--- EXTRACTED INFORMATION Enclosed Below ---
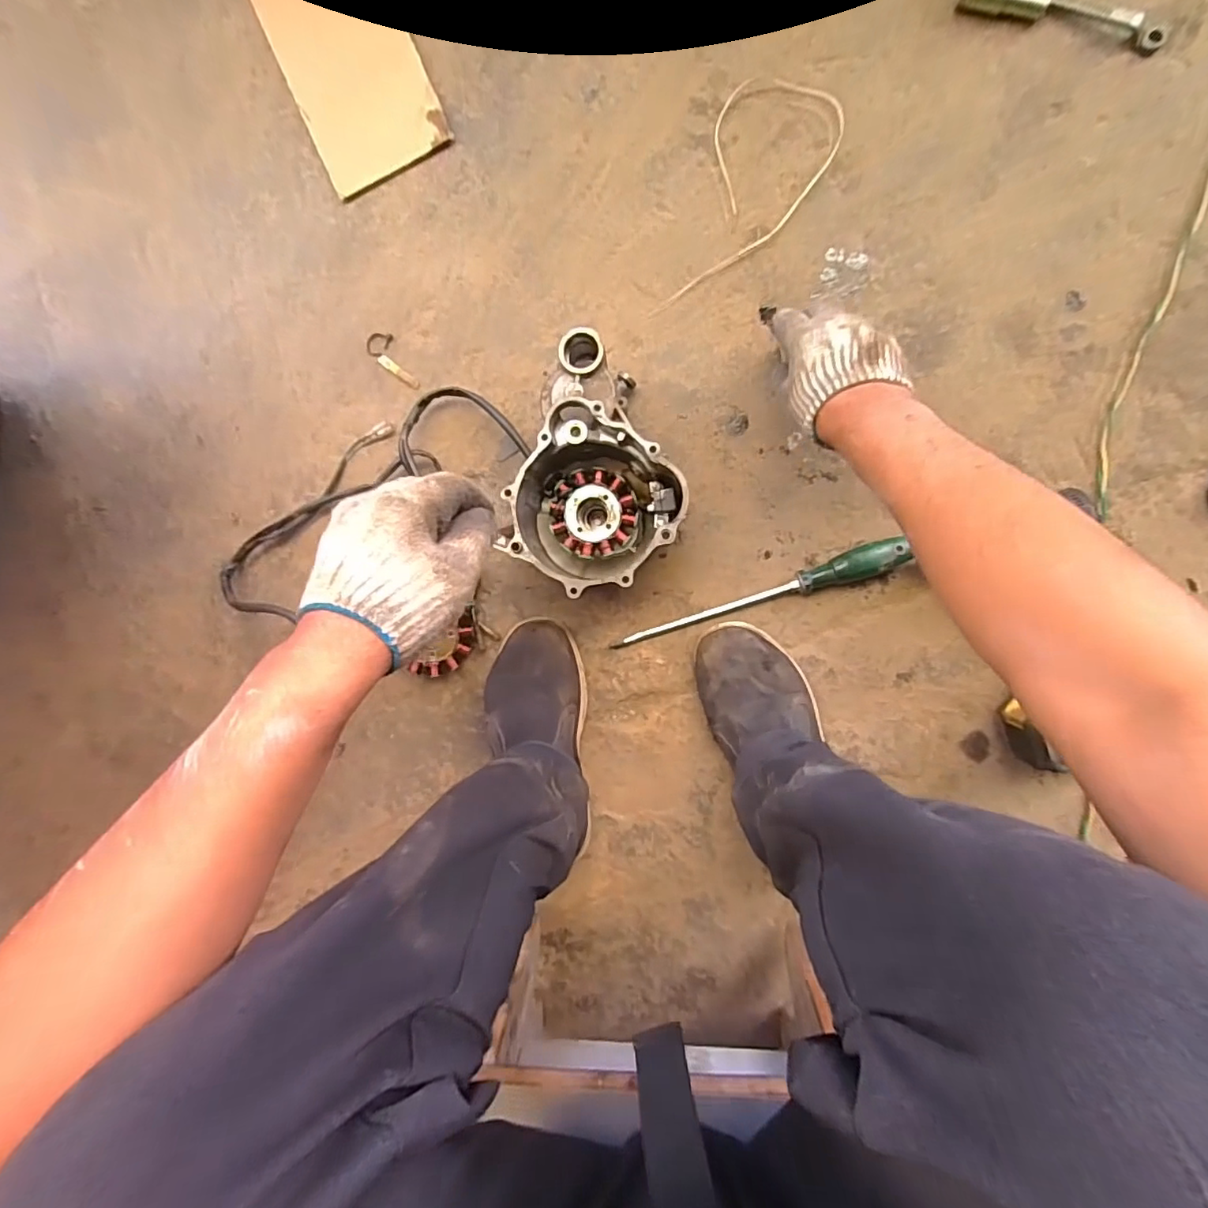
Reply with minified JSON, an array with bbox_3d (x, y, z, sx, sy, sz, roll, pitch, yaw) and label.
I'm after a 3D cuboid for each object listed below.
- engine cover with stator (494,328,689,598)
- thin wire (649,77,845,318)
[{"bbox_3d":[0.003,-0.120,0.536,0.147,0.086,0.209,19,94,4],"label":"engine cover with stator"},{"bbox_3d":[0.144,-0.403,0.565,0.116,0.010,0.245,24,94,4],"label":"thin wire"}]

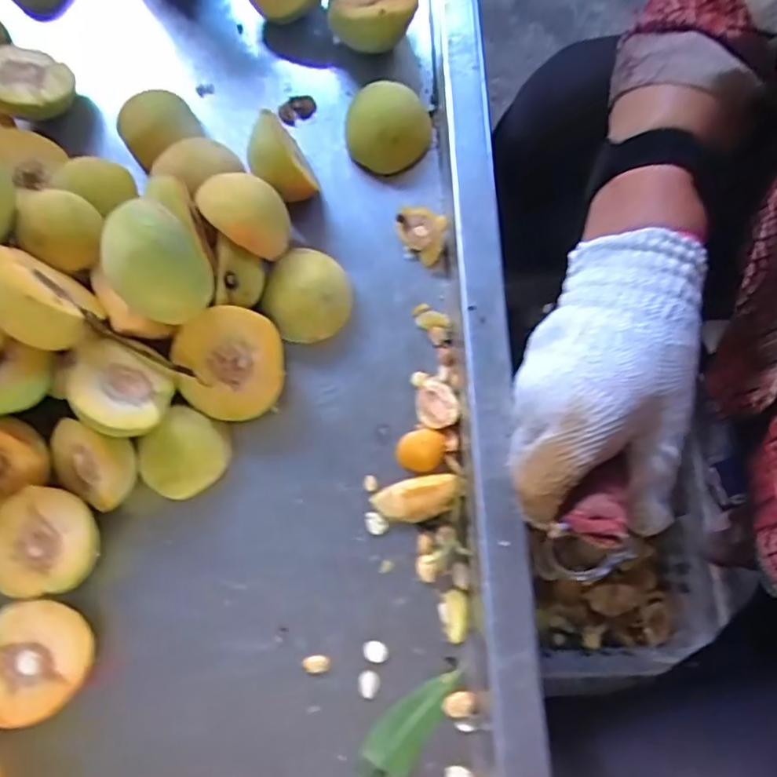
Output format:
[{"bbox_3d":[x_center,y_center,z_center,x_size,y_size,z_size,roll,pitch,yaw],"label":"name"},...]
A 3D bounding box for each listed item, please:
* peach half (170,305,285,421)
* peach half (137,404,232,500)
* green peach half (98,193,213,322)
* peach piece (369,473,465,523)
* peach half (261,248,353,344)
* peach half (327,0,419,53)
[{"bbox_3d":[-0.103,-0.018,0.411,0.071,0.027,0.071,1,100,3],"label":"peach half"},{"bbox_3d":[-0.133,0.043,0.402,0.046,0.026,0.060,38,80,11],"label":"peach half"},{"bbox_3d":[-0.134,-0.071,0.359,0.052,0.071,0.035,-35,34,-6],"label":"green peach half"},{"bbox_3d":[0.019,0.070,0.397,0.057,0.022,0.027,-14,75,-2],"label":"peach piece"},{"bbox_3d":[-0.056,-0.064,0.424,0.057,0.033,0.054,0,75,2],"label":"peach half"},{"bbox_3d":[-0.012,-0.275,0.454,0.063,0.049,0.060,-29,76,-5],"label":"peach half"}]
--- End of Enclosed EXTRACTED INFORMATION ---
**PROBLEM DETAILS**: All lines above holding the word "roll" make up the answer; copy each one.

**ANSWER SECTION**:
Reply with minified JSON, an array with bbox_3d (x, y, z, sx, sy, sz, roll, pitch, yaw) and label.
[{"bbox_3d":[x_center,y_center,z_center,x_size,y_size,z_size,roll,pitch,yaw],"label":"name"},...]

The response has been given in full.